Certes, comme l’a indiqué le ministre dans son communiqué, l’alinéa 1er, qui établit la possibilité de procédure simplifiée, subsiste donc. Mais, de manière assez claire, cette procédure ne pourra être mise en œuvre puisque les modalités de son exercice n’ont pas été suffisamment précisées. Pour qu’elles le soient, il faudra donc, là encore comme le dit le ministre, que le législateur complète sa copie.
Mais aujourd’hui, et en l’absence d’un nouveau texte – qu’il s’agisse d’une loi spécifique, qui sera donc baptisée HADOPI 3 ; ou qu’il s’agisse d’un « cavalier législatif » et donc d’un amendement inséré dans un futur texte, étant rappelé que le Conseil constitutionnel se montre très sévère à l’égard des « cavaliers » sans rapport avec le projet ou la proposition de loi en cause – comment les choses vont-elles concrètement se passer ?
D’une manière générale, il apparaît que la loi sort gravement amputée à la suite de cette censure partielle car, au final, et en l’état, il n’y aura pas de sanctions pénales « accélérées », et si l’on considère l’engorgement chronique des tribunaux et donc, du fait de la censure, la nécessité de saisir des tribunaux correctionnels statuant de manière collégiale, il n’y aura, concrètement, que très peu de décisions, mais en réalité seulement quelques exemples,… comme avant.

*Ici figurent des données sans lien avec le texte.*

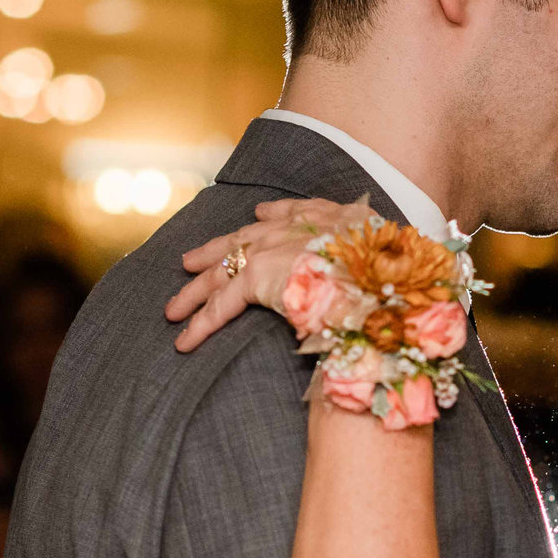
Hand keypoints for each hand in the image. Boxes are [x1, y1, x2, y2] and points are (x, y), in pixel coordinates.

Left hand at [166, 196, 371, 352]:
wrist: (375, 265)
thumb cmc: (385, 256)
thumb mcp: (374, 232)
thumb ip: (353, 224)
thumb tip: (347, 223)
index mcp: (318, 219)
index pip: (284, 216)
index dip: (268, 218)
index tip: (257, 216)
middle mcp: (286, 231)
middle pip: (239, 243)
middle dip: (212, 253)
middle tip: (188, 262)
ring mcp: (268, 252)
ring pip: (220, 274)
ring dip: (194, 294)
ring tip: (172, 313)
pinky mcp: (256, 278)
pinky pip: (221, 305)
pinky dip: (201, 324)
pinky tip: (184, 342)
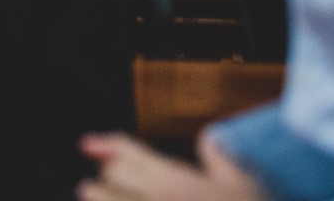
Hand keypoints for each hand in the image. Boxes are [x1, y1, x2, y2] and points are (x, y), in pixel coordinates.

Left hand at [78, 131, 267, 200]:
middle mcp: (153, 200)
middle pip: (108, 176)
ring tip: (99, 197)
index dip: (107, 146)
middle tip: (110, 183)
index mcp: (174, 180)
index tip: (88, 145)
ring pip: (97, 198)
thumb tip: (210, 140)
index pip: (126, 152)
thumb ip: (221, 159)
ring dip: (99, 198)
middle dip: (109, 178)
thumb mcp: (245, 185)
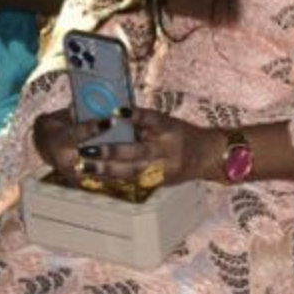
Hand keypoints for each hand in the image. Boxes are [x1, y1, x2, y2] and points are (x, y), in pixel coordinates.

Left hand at [35, 107, 217, 190]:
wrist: (207, 155)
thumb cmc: (182, 133)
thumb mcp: (166, 121)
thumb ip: (142, 123)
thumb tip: (112, 118)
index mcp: (167, 128)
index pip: (148, 119)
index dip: (132, 116)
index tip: (113, 112)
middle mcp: (166, 148)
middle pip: (135, 151)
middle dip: (109, 152)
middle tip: (86, 150)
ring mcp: (163, 167)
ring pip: (131, 170)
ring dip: (106, 169)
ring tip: (85, 166)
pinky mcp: (161, 181)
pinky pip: (134, 181)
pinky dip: (115, 179)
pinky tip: (98, 177)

On pense à la devise de Tancrède dans le Guépard, ce roman de Lampedusa, qui n’est finalement pas très éloignée de la position actuelle du ministre, et des difficultés réelles qui se présentent à lui : "Il faut que tout change, pour que rien ne change"*.

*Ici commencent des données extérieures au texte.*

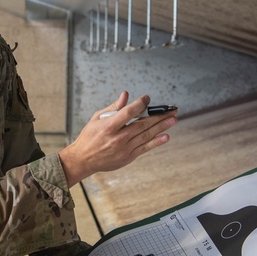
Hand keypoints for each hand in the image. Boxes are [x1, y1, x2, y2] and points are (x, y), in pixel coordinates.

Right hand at [57, 91, 177, 184]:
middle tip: (171, 109)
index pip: (128, 113)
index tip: (147, 98)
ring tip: (173, 120)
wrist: (83, 160)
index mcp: (108, 126)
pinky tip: (166, 136)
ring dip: (161, 127)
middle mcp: (117, 138)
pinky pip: (145, 148)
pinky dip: (156, 142)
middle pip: (142, 124)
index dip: (139, 104)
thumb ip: (114, 108)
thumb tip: (126, 95)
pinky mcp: (128, 157)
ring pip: (146, 135)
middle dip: (158, 116)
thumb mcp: (97, 118)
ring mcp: (124, 149)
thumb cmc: (89, 136)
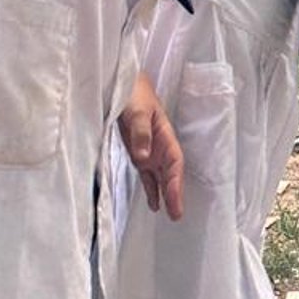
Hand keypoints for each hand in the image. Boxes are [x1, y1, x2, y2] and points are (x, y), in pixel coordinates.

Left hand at [120, 73, 183, 219]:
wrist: (122, 83)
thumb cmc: (134, 93)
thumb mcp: (136, 111)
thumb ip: (140, 133)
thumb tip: (144, 158)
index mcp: (165, 136)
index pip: (174, 164)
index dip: (175, 183)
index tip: (175, 201)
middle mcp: (160, 147)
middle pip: (171, 174)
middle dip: (175, 194)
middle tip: (176, 215)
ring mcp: (150, 151)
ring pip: (161, 177)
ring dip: (165, 194)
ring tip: (170, 214)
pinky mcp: (138, 154)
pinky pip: (147, 175)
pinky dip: (151, 189)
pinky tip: (154, 203)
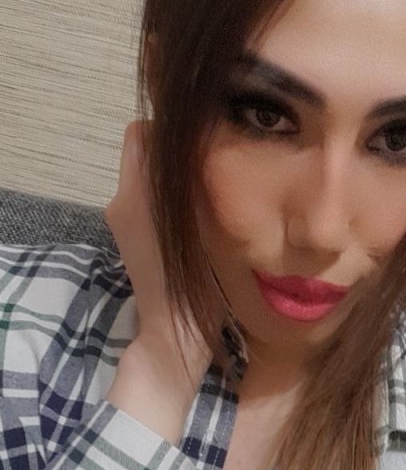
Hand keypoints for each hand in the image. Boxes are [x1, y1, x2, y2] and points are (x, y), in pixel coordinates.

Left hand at [105, 122, 210, 439]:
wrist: (173, 340)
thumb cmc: (193, 288)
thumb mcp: (202, 229)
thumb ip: (197, 184)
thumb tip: (205, 142)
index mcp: (137, 194)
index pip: (143, 133)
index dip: (173, 130)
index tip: (207, 137)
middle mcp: (122, 200)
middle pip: (148, 152)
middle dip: (178, 151)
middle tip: (219, 158)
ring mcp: (124, 219)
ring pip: (151, 176)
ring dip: (178, 175)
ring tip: (216, 184)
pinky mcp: (132, 235)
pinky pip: (151, 198)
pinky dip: (171, 197)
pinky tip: (203, 212)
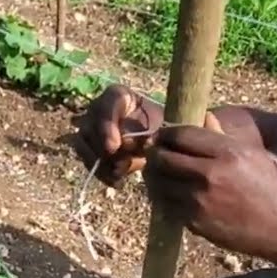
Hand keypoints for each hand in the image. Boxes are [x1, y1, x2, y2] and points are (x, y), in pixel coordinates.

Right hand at [72, 85, 220, 186]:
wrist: (167, 150)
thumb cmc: (174, 135)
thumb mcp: (181, 127)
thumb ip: (179, 126)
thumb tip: (194, 122)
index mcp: (123, 97)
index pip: (110, 99)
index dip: (108, 121)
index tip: (116, 146)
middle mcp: (104, 109)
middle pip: (90, 122)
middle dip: (101, 146)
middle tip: (118, 165)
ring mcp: (94, 129)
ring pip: (82, 141)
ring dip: (99, 160)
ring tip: (120, 173)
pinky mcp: (92, 149)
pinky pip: (86, 158)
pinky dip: (100, 172)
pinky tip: (117, 180)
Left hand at [142, 116, 276, 261]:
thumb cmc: (275, 187)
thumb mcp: (254, 154)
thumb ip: (223, 137)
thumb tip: (203, 116)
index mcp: (228, 153)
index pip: (182, 135)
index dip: (167, 133)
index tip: (163, 135)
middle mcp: (211, 175)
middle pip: (164, 158)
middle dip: (155, 153)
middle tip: (154, 153)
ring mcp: (200, 201)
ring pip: (160, 184)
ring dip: (155, 177)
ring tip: (157, 172)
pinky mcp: (195, 223)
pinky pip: (168, 206)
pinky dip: (163, 198)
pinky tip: (168, 193)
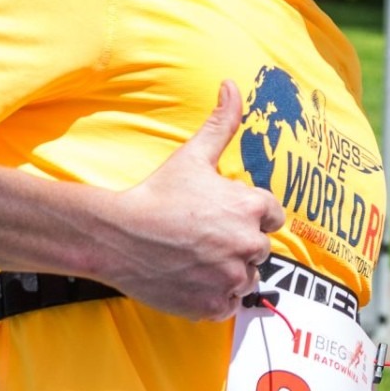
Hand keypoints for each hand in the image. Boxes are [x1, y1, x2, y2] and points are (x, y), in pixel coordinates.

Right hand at [103, 80, 284, 321]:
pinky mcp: (214, 305)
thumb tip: (230, 85)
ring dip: (228, 271)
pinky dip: (213, 296)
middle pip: (259, 248)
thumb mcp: (193, 156)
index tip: (222, 216)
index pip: (272, 215)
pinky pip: (227, 304)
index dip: (248, 214)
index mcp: (250, 207)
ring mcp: (231, 278)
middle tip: (202, 237)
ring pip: (246, 278)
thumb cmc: (157, 194)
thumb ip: (221, 123)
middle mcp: (248, 244)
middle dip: (238, 243)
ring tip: (195, 258)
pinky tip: (190, 278)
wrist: (117, 236)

Et donc la saga continue, pour le plus grand bonheur des juristes mais aussi, bien au-delà d’eux, de tous ceux qui apprécient le commentaire, le décryptage et l’interprétation des textes présentés au Parlement,… et des futures décisions du Conseil constitutionnel.
Me Cyril Rojinsky
Avocat au Barreau de Paris
* Se vogliamo che tutto rimanga come è, bisogna che tutto cambi!